**AUSGANGSTEXT:**
☆ ☆ ☆ ☆

# Fragen über fragen *g*



## oliilo (30. Juni 2008)

hallo ich habe einmal ein paar fragen zum Ing 
1. ich habe den Automat für die damitkugeln und habe irgendwo gelesen das man sie gegen die Pfeile tauschen kann wenn ja wo ?
2.auserdem habe ich gehört das man Ing Brille ubgraden kann wenn ja wie und womit ?
3.Ich habe jetzt den partikelex... das teil zu Wolken saugen allerdings finde ich diese nur in zangmarshcne war aber noch nicht nethernsturm und schattenmond Tal flugmount hab ich auch noch nicht 
4.kan man nether partikel Farmen den diese Brauch ich für meine schon lange ersehnte Volltrefferbrille (ich glaub so heißt se ist die schwere rüssi mit kritt ,Trefferwertung und ap)

ok das wars vorerst mal


----------



## red171 (30. Juni 2008)

oliilo schrieb:
			
		

> 1. ich habe den Automat für die damitkugeln und habe irgendwo gelesen das man sie gegen die Pfeile tauschen kann wenn ja wo ?


nein, du kannst lediglich das rezept bekommen womit du das herstellen der pfeile lernst



			Dieser Inhalt steht nur eingeloggten Mitgliedern zur Verfügung.
        





			
				oliilo schrieb:
			
		

> 2.auserdem habe ich gehört das man Ing Brille ubgraden kann wenn ja wie und womit ?


gehört ist gut, lesen wäre besser gewesen

die Ingi brillen Upgrade sind rezepte welche klassen gebunden sind aber nicht BOP, diese droppen mit einer mehr als nur miesen droprate im sunwell plateu, der 25er ini von patch 2.4



			
				oliilo schrieb:
			
		

> 3.Ich habe jetzt den partikelex... das teil zu Wolken saugen allerdings finde ich diese nur in zangmarshcne war aber noch nicht nethernsturm und schattenmond Tal flugmount hab ich auch noch nicht



wolken gibts in nethersturm (manapartikel) in schergrad (luftpartikel) und im schattenmondtal (schattenpartikel)
auch ohne flugmount kann man die teile farmen sofern man an den 70 kratzt, mit ist es aber wesentlich einfacher.

☆ ☆ ☆ ☆

**DATENZEILEN:**
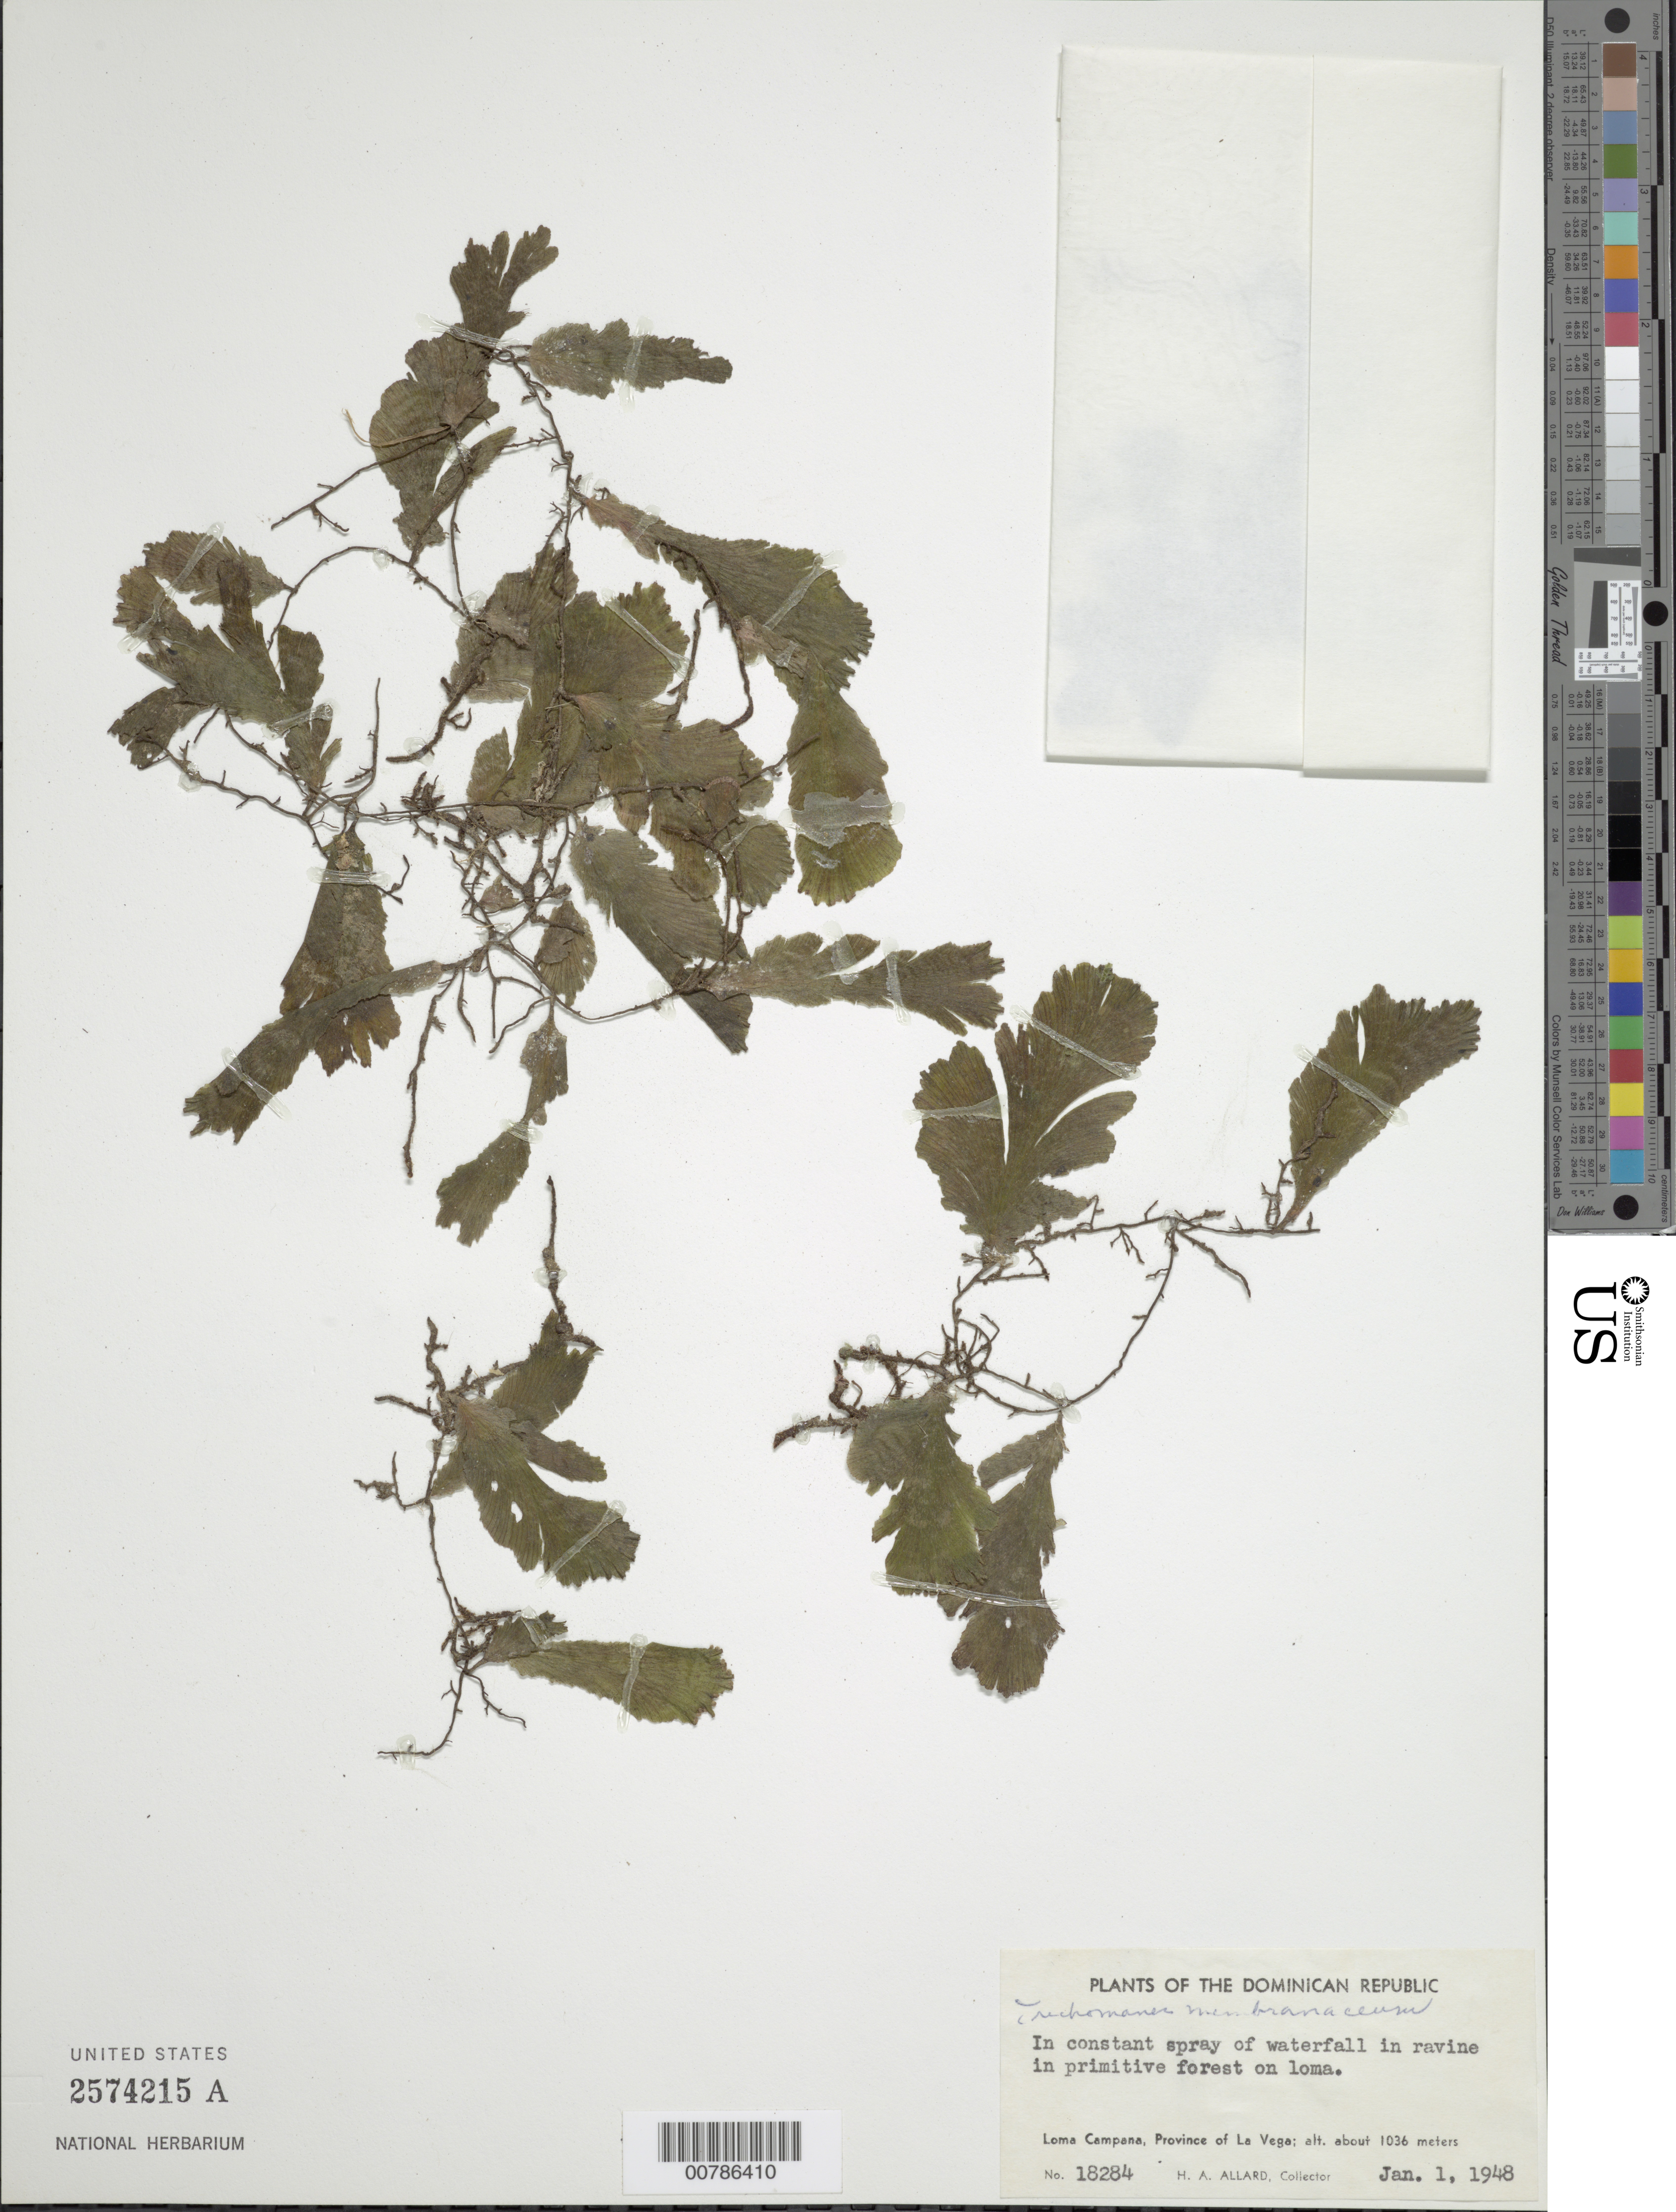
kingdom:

☆ ☆ ☆ ☆

**ARBEITSAUFTRÄGE:**
1. Beantworte anhand des Ausgangstextes diese Fragen:
(a) Was kann man laut der Antwort auf die erste Frage bekommen, statt die Kugeln gegen Pfeile zu tauschen?
(b) Wo droppen die Upgrade-Rezepte für Ingenieursbrillen?
(c) Welche Partikel gibt es im Schattenmondtal?
2. Gib den Absatz des Ausgangstextes, der mit „wolken gibts in nethersturm“ beginnt, als kurze Liste wieder.
Die Zeilen werden hier nicht benötigt.

**LÖSUNGEN:**
1.
(a) Das Rezept, mit dem man das Herstellen der Pfeile lernt.
(b) Im Sunwell Plateau, der 25er-Instanz von Patch 2.4.
(c) Schattenpartikel.

2.
- Nethersturm: Manapartikel
- Schergrad: Luftpartikel
- Schattenmondtal: Schattenpartikel
- Farmen ist auch ohne Flugmount möglich, sofern man an die 70 heranreicht; mit Flugmount ist es wesentlich einfacher.